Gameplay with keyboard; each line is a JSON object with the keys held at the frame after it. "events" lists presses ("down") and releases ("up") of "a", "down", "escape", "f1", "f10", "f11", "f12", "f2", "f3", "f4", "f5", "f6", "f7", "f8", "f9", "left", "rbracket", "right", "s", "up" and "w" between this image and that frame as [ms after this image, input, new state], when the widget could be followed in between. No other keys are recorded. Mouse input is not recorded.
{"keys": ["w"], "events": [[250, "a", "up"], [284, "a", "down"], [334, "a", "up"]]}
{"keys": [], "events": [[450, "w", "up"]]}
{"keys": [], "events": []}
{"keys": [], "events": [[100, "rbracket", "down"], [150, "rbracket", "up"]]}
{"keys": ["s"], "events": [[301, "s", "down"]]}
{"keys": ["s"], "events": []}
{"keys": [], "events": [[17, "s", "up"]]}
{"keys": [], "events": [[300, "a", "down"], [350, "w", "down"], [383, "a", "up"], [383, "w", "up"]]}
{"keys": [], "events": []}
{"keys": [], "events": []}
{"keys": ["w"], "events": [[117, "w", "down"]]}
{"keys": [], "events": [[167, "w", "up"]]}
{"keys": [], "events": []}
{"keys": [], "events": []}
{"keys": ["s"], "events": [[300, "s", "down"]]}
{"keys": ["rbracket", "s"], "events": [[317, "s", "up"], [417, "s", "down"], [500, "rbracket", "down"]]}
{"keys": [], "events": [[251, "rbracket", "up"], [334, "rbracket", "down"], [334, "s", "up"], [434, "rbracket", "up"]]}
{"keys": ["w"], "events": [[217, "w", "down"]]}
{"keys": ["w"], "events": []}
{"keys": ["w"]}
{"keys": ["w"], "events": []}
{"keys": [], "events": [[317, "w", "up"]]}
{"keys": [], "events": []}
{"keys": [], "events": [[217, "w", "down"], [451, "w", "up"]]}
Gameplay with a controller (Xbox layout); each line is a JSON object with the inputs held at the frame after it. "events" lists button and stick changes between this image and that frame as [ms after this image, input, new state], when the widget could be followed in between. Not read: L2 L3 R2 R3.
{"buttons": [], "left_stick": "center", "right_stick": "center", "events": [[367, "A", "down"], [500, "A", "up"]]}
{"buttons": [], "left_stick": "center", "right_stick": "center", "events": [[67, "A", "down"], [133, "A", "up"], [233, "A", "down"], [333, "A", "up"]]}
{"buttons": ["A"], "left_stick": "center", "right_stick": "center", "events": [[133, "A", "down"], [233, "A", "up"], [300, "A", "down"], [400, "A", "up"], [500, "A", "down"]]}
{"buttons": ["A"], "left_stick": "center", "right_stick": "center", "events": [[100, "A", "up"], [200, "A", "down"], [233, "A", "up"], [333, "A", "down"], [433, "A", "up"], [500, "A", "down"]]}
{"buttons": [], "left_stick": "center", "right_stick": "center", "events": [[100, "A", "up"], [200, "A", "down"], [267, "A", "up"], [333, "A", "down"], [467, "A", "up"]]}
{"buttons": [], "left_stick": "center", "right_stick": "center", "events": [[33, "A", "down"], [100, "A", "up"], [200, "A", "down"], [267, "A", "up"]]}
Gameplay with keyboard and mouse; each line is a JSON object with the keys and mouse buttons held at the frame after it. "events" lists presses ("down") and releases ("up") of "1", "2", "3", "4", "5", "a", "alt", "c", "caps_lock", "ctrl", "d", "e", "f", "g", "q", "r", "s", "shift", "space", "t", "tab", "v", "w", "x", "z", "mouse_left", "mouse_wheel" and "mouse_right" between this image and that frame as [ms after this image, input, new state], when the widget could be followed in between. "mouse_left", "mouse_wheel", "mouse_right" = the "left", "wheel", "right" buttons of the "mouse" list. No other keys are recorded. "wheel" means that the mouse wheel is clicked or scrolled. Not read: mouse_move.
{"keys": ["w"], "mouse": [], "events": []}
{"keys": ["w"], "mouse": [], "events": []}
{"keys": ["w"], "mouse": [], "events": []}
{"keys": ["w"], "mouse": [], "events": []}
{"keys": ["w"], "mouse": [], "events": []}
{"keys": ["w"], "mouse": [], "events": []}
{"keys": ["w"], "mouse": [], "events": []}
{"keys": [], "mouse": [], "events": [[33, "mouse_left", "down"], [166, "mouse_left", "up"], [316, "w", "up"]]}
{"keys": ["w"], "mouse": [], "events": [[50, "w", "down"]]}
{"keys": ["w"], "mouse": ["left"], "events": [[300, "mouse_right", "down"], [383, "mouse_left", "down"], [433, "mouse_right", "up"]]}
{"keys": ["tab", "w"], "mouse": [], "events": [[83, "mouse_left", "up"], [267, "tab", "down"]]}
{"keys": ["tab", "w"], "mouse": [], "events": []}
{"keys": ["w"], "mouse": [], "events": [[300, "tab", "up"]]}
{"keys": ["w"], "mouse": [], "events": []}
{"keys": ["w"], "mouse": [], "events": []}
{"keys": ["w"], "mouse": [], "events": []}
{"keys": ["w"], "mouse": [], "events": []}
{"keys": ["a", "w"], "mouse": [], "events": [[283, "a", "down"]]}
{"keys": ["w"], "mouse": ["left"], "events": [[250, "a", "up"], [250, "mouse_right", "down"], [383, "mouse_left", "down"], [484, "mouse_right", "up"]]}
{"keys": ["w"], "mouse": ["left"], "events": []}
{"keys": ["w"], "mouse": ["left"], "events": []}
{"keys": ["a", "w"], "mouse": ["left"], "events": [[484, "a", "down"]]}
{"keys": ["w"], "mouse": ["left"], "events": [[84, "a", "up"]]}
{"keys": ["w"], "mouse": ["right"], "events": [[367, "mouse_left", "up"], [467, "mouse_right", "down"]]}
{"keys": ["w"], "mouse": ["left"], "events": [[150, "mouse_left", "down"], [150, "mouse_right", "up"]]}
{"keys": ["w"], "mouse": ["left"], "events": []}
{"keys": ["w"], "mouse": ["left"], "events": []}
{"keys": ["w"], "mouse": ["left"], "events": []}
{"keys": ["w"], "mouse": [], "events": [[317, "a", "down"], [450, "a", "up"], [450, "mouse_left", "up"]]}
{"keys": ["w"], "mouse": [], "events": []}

**What is being asked:** Which lines in the records contain the word "presses"? Copy each one.

**Response area:**
Gameplay with keyboard; each line is a JSON object with the keys held at the frame after it. "events" lists presses ("down") and releases ("up") of "a", "down", "escape", "f1", "f10", "f11", "f12", "f2", "f3", "f4", "f5", "f6", "f7", "f8", "f9", "left", "rbracket", "right", "s", "up" and "w" between this image and that frame as [ms after this image, input, new state], when the widget could be followed in between. No other keys are recorded. Mouse input is not recorded.
Gameplay with keyboard and mouse; each line is a JSON object with the keys and mouse buttons held at the frame after it. "events" lists presses ("down") and releases ("up") of "1", "2", "3", "4", "5", "a", "alt", "c", "caps_lock", "ctrl", "d", "e", "f", "g", "q", "r", "s", "shift", "space", "t", "tab", "v", "w", "x", "z", "mouse_left", "mouse_wheel" and "mouse_right" between this image and that frame as [ms after this image, input, new state], when the widget could be followed in between. "mouse_left", "mouse_wheel", "mouse_right" = the "left", "wheel", "right" buttons of the "mouse" list. No other keys are recorded. "wheel" means that the mouse wheel is clicked or scrolled. Not read: mouse_move.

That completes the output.